╭─ Documento de origem

Gosto deste poema porque é um relato engenhoso de uma experiência pessoal, um retrato preciso de uma experiência universal (a da constituição das primeiras crenças e perplexidades) e ainda uma reflexão sobre a durabilidade dessas crenças e dessas perplexidades. De certo modo, agrada-me porque me conforta quando digo “onteontem” em vez de “anteontem” e me explica por que é que tantos adultos são incapazes de mergulhar no mar antes de terem decorrido três horas desde a ingestão da última bola-de-berlim.

╰─
╭─ Excerto dos dados

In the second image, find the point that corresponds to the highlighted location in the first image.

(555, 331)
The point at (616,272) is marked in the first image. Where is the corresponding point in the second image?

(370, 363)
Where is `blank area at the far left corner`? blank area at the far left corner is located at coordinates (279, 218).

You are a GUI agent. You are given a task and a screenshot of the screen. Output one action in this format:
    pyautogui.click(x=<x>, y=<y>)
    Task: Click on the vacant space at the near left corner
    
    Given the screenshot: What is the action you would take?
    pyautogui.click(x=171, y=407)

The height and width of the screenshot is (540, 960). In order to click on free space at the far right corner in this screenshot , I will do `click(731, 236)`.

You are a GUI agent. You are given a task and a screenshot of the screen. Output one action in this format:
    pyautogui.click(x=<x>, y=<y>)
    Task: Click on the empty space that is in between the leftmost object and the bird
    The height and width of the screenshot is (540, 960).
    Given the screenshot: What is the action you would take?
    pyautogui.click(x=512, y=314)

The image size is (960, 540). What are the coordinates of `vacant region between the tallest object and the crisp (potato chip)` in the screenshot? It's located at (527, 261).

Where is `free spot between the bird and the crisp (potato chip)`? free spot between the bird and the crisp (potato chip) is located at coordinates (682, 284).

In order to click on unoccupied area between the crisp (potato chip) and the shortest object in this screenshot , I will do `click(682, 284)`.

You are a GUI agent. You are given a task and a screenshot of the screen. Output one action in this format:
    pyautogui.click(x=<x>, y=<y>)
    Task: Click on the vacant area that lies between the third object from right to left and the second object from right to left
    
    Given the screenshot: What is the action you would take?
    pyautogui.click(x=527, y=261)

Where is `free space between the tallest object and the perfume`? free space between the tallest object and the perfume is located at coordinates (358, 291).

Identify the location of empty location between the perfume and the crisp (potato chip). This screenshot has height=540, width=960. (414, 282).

╰─

▸ Instruções:
**a.** Resuma em duas frases o texto sobre o poema.
**b.** Segundo o texto sobre o poema, que palavra é dita em vez de «anteontem»?
**c.** Prossiga o texto sobre o poema, começando logo a seguir à última frase.

▸ As suas respostas:
**a.** Quem escreve gosta do poema por ser um relato engenhoso de uma experiência pessoal, um retrato preciso da formação das primeiras crenças e perplexidades e uma reflexão sobre a durabilidade delas. Acrescenta que o poema conforta quando se diz «onteontem» em vez de «anteontem» e explica por que tantos adultos não conseguem mergulhar no mar antes de passarem três horas desde a última bola-de-berlim.

**b.** «Onteontem».

**c.**
O poema mostra como o conhecimento que é veiculado às crianças por familiares tem uma resistência extraordinária à passagem do tempo, chegando mesmo a atropelar os factos e a lógica. É essa resistência que se aborda na quarta estrofe, onde a poetisa revela que ainda hoje teme “toda espécie de inflamável” devido ao seu pai lhe ter ateado, outrora, a ideia de que todos os estrondos são causados por explosões de botijas de gás. Esta ideia persiste, para lá de qualquer lógica que a refute, devido ao facto de a fonte ser o seu pai e não um tratado sobre fenómenos de combustão. Sugere-se, assim, que a formação e a duração de um certo tipo de conhecimento dependem sobretudo do tipo de relação existente entre a fonte e o destinatário envolvidos no processo de transmissão de conhecimento. Onde faltam factos, lógica, demonstrações e argumentos, sobram afectos que obliteram essas faltas.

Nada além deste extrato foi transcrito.